Economizing By Centralizing
LeeSar's facilities include, among other things, a pharmaceuticals repack operation and a central sterile processing operation
Production equipment includes high-production cook-chill kettles for soups and sauces, a 750-lb. cook tank for proteins, a high-volume production line for retail grab-and-go and even a full bakery.
Situated on 24 acres near Ft. Myers, FL, is a massive 250,000-sq.ft. complex operated by a healthcare cooperative called LeeSar. Opened last year, it was designed to provide its independent health system partners and clients with lowered costs through cooperative purchasing, repackaging/distribution and other centralized services such as surgical instrument repair and sterilization.
It includes a pharmaceuticals repack operation, a central sterile processing operation and warehousing that stocks some 3,000 different medical/surgical SKUs and breaks down bulk shipments into custom surgical packs for shipment to the various client hospital sites.

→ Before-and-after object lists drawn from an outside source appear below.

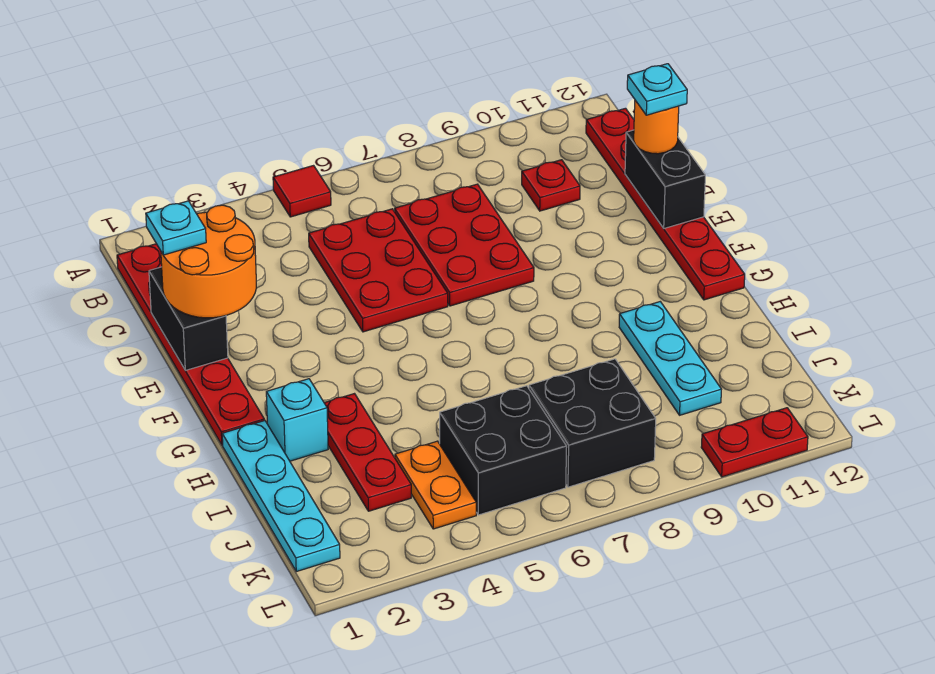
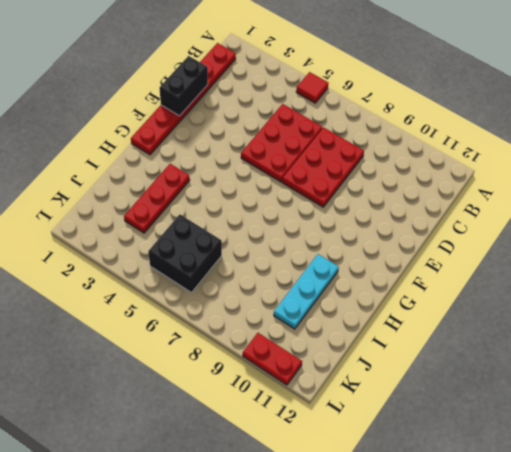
none -> red plate B12:G12 level 1
none -> red plate C10 level 1
none -> cyan plate H1:K1 level 1

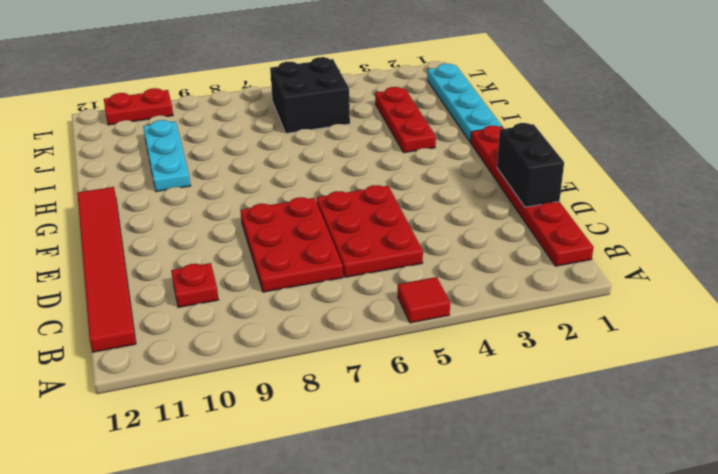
red tile B12:G12 level 1 -> red plate B12:G12 level 1
none -> cyan brick H2 level 1
none -> orange plate J4:K4 level 1
none -> black brick J7:K8 level 1

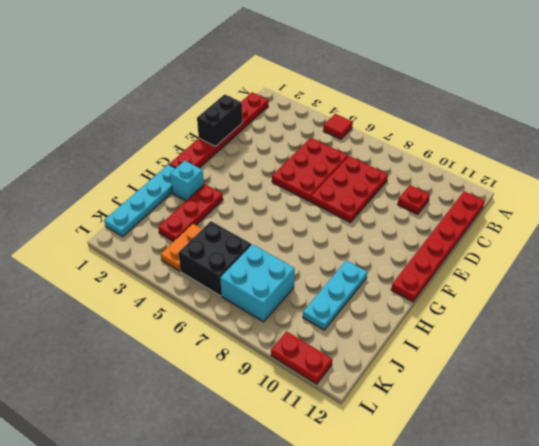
cyan brick J7:K8 level 1 -> black brick J7:K8 level 1
none -> black brick D12:E12 level 2
none -> orange round brick D1:E2 level 3
none -> orange round brick D12 level 3

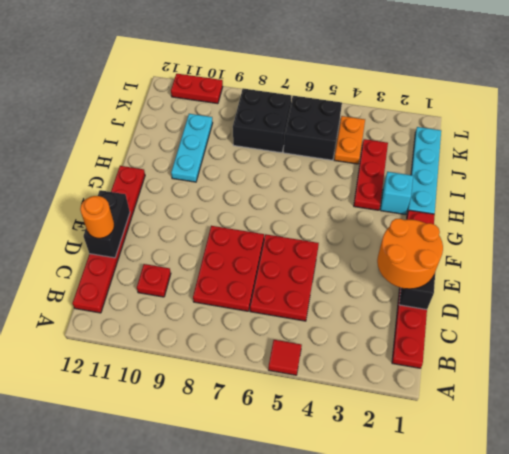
none -> cyan plate D1 level 4
none -> cyan plate D12 level 4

Part of the complex houses Culinary Solutions, a central food production operation that can potentially generate some 40,000 meals a day at peak. Launched only six months ago, Culinary Solutions currently generates 12,000-15,000 meals a day for the Lee Memorial Health System, a 1,600-bed health network that includes four acute care facilities as well as a long-term care facility, a children’s hospital and a rehab hospital.
Lee Memorial was one of the two original partners in LeeSar, the other being Sarasota Memorial Health System. They have since been joined by the Central Florida Health Alliance and Huntsville (AL) Health System Hospital.
The central facility in Ft. Myers was built on the site of a vacated hospital and was chosen as a convenient central location from which the various partner systems could be served. It also provided the area with a new employer that replaces the hospital, which had left a business vacuum in Lee County.
While Culinary Solutions currently serves only Lee Memorial (and some small outside catering clients) with centralized meal production services, the LeeSar alliance through its cooperative purchasing arm (Cooperative Services of Florida) benefits all members with cooperative purchasing of products ranging from pharmaceuticals and gauze to food.
The LeeSar complex stocks some 3,000 medical/surgical SKUs and can facilitate special orders as required.
For the food end, there is a common prime vendor for all co-op partners.
“All of our food contracts are consolidated for all the partners and negotiated on that basis,” says Larry Altier, system director of food & nutrition services at Lee Memorial. “So they get the purchasing value whether they buy food from Culinary Solutions or not.”
He adds that the other partners may begin to utilize Culinary Solutions for food production at some point based on added value.
Meanwhile, the operation supplies Lee Memorial and its foodservice clients with bulk products like soups and sauces, packaged grab-and-go items and hot and cold plated patient meals. The clients include a Regional Cancer Center, an adjacent business complex with a site population of around 300 and a local food bank.
Reducing Readmissions
Altier says Lee Memorial is currently in the midst of evaluating its order guides and production schedules to determine which additional items might better be produced through Culinary Solutions. Currently, Culinary Solutions supplies only about 35% of Lee Memorial’s total meal production needs.
Also in the planning stages is a discharge meal planning program to support pre-admission and post-discharge patients with therapeutic meals specifically customized to their conditions. These would be delivered to their homes either by Culinary Solutions or an outside delivery service.
"At the least it would support the mission of the hospital to reduce readmissions,” Altier says.
Culinary Solutions produces plated and packaged meals for both retail and patient dining applications at Lee Memorial.
Looking for Efficiency
He explains that the decision to use an offsite facility for at least some production came from an analysis of Lee Memorial’s needs. That indicated renovations at the hospital sites to boost production needs to the required levels would have cost up to $850 a sq.ft. assuming they could have secured the needed additional footprint space. The LeeSar Culinary Solutions facility cost less than a third of that.
Culinary Solutions operates in a 38,000-sq.ft. space inside the LeeSar complex that includes high-production cook-chill kettles for soups and sauces, a 750-lb. cook tank for proteins and a high-volume production line for producing packaged grab-and-go items. It also has a full bakery, other conventional cooking equipment and an 80-seat café for the onsite staff and to serve as a test kitchen for potential new products.
The facility meets or exceeds USDA’s standards for commercial food production and is overseen by a food safety/quality assurance manager who has a PhD in microbiology.
The building itself is designed to withstand a Category 5 hurricane while supporting a 10-hospital system for 14 days with no resupply.